National Academy of Agricultural Sciences
- Established: 1990
- Officer in charge: President, NAAS,
- President: Dr. Himanshu Pathak
- Location: Pusa, New Delhi, Delhi, India 28°04′48″N 77°07′12″E﻿ / ﻿28.080°N 77.120°E
- Campus: NASC Complex;
- Nickname: NAAS
- Website: Official Web Site

= National Academy of Agricultural Sciences =

Government agency in Delhi, India

The National Academy of Agricultural Sciences (NAAS) is a Government of India funded agency, established in 1990, is a research platform in the fields of crop husbandry, animal husbandry, fisheries and agro-forestry. It acts as a research base for agro-scientists to formulate their advice to the policy makers in discussion with the agricultural and agro industrial communities. The Academy is located at the National Agricultural Science Centre Complex, Pusa, in New Delhi, India.

== Profile ==

The National Academy of Agricultural Sciences (NAAS) owes it origin to the vision of the late Dr. B. P. Pal, noted Indian agricultural scientist, who first put forth the idea of setting up a back-end chat room for assisting the decision makers on policies aimed at the development of agriculture in India. Tailing his advice, the Academy was formed in 1990 to assist research in agricultural and related sciences, to provide a forum for agricultural scientists for deliberations, and to organize seminars, congresses and conferences for the propagation of the philosophy of agriculture, which it has been carrying out since inception. It also maintains a Corporate Membership scheme for the corporate sector.

==Projects==
The Academy undertakes several projects, planned in advance, every year. The major projects selected for research for the year 2014 are:
- Climate Resilient Livestock Production
- Breaking low-productivity syndrome of soybean in India
- Reservoir Fisheries Development in India: Policy and Management Options
- Practical and affordable approaches in implement precision
- Carbon Economy in Indian Agriculture
- Hydroponic Fodder Production in India
- Together with Farm Industry
- Livestock Breeding Policy in India
- Monitoring and Evaluation on AREE4D
- Linking Farmers with Market

==Regional chapters==
NAAS spreads its activities across the country through twelve regional chapters, located at various agriculturally important places in India. The regional offices are mandated to create public awareness through lectures, seminars, conferences and workshops, publish magazines, journals and other print media methods and prepare databases of agricultural scientists region wise and generate interest among aspiring scientists.

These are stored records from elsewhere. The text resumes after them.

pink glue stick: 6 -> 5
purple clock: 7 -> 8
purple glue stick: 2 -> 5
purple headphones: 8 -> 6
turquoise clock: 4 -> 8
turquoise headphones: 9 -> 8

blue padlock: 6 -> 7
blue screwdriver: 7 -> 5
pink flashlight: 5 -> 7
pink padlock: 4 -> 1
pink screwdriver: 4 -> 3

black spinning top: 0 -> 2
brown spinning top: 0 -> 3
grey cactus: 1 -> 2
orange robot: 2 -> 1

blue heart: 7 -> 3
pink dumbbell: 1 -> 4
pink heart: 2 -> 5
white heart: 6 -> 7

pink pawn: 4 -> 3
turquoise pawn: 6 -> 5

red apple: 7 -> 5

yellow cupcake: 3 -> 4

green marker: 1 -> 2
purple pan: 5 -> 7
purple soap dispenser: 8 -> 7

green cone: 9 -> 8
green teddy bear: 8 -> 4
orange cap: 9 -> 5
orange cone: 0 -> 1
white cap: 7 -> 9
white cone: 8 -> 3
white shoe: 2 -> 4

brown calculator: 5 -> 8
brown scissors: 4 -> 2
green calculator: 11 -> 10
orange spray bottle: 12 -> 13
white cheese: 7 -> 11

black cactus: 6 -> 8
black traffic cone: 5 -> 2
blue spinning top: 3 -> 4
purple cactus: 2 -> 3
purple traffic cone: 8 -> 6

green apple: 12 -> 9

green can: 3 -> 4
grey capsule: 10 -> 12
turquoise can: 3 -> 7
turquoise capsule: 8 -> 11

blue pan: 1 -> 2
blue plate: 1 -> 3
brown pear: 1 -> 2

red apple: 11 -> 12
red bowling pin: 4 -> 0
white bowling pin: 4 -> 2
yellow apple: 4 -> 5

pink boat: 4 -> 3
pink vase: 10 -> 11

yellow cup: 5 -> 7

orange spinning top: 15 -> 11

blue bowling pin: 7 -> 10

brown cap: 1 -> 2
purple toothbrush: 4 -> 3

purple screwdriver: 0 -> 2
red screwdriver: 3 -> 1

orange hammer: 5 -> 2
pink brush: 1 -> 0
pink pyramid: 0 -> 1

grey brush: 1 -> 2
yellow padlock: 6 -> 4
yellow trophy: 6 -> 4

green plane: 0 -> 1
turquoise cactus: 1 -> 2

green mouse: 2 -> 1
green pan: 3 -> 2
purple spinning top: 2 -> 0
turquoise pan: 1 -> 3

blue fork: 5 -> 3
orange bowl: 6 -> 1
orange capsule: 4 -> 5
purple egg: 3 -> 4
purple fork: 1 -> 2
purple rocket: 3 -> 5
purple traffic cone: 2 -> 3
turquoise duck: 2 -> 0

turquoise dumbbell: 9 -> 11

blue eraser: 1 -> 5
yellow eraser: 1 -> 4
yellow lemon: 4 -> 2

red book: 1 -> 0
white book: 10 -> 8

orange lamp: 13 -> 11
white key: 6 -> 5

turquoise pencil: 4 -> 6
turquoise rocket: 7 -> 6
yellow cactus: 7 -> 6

The regional offices are located at Barapani, Bengaluru, Bhopal, Coimbatore, Cuttack, Hyderabad, Karnal, Kolkata, Lucknow, Ludhiana, Pune and Varanasi.

==Awards==
NAAS encourages research in Agricultural, environmental and nutrition Sciences, by way of awards and medals bi-annually.
- Memorial Awards
- Recognition Awards
- Young Scientists Awards
- Endowment Awards

Further, the Academy has put in place five research fellowships of three-year tenure, NAAS –TATA Young Scientists’ Research Fellowship, aimed at supporting young scientists working in various research centres, State agricultural universities and other Indian Council of Agricultural Research organizations. The fellowships are funded by Sir Dorabji Tata Trust.

== Journal Scoring ==
The academy for assessing the quality of the published work of the fellow nominees had developed a 'Score' with which it rates various journals. It has two categories with two different criteria. For the journals which has the Thomson Reuters' Impact Factor (Journal Citation Reports) it assigns a score of 6.00 plus the journal’s Impact Factor with capping on 20.00. And for others which does have any Impact Factor, it uses various measures like frequency of publication, editorial board constitution, article contributions from overseas, citation analysis of articles etc. The year 2016 scored/rated journals are found here.

==Publications==
NAAS has published several books, journals and reports, of which some of the notable ones are:

- Felicitation Volume on Occasion of Dr. M. S. Swaminathan’s 70th Birthday.
- Uncommon Opportunities for Achieving Sustainable Food and Nutrition Security. An Agenda for Science and Public policy
- Invited and Contributed Papers (Two volumes) of Third Agricultural Science Congress held at PAU Ludhiana
- Action Plan on Conservation, Management and Use of Agro-Biodiversity
- Converting Deserts into Oasis.
- State of Indian Agriculture.
- Revival of the Agricultural Crescent of Bihar – a Study Report.
- Degraded and Wastelands of India – Status and Spatial Distribution
- Conservation Agriculture – Innovations for Improving Efficiency, Equity and Environment – Selected Papers of 4th World Congress on Conservation Agriculture
- State of Indian Agriculture – Indo-Gangetic Plains.
- Proceedings of the X Agricultural Science Congress on the theme Soil, Plant and Animal Health for Enhanced and Sustained Agricultural Productivity

In addition, the Institute has been publishing NAS Year Book since 1994, NAAS News, a quarterly journal, Agricultural News, a journal based on agricultural news on dailies, Policy Papers and Year Planners.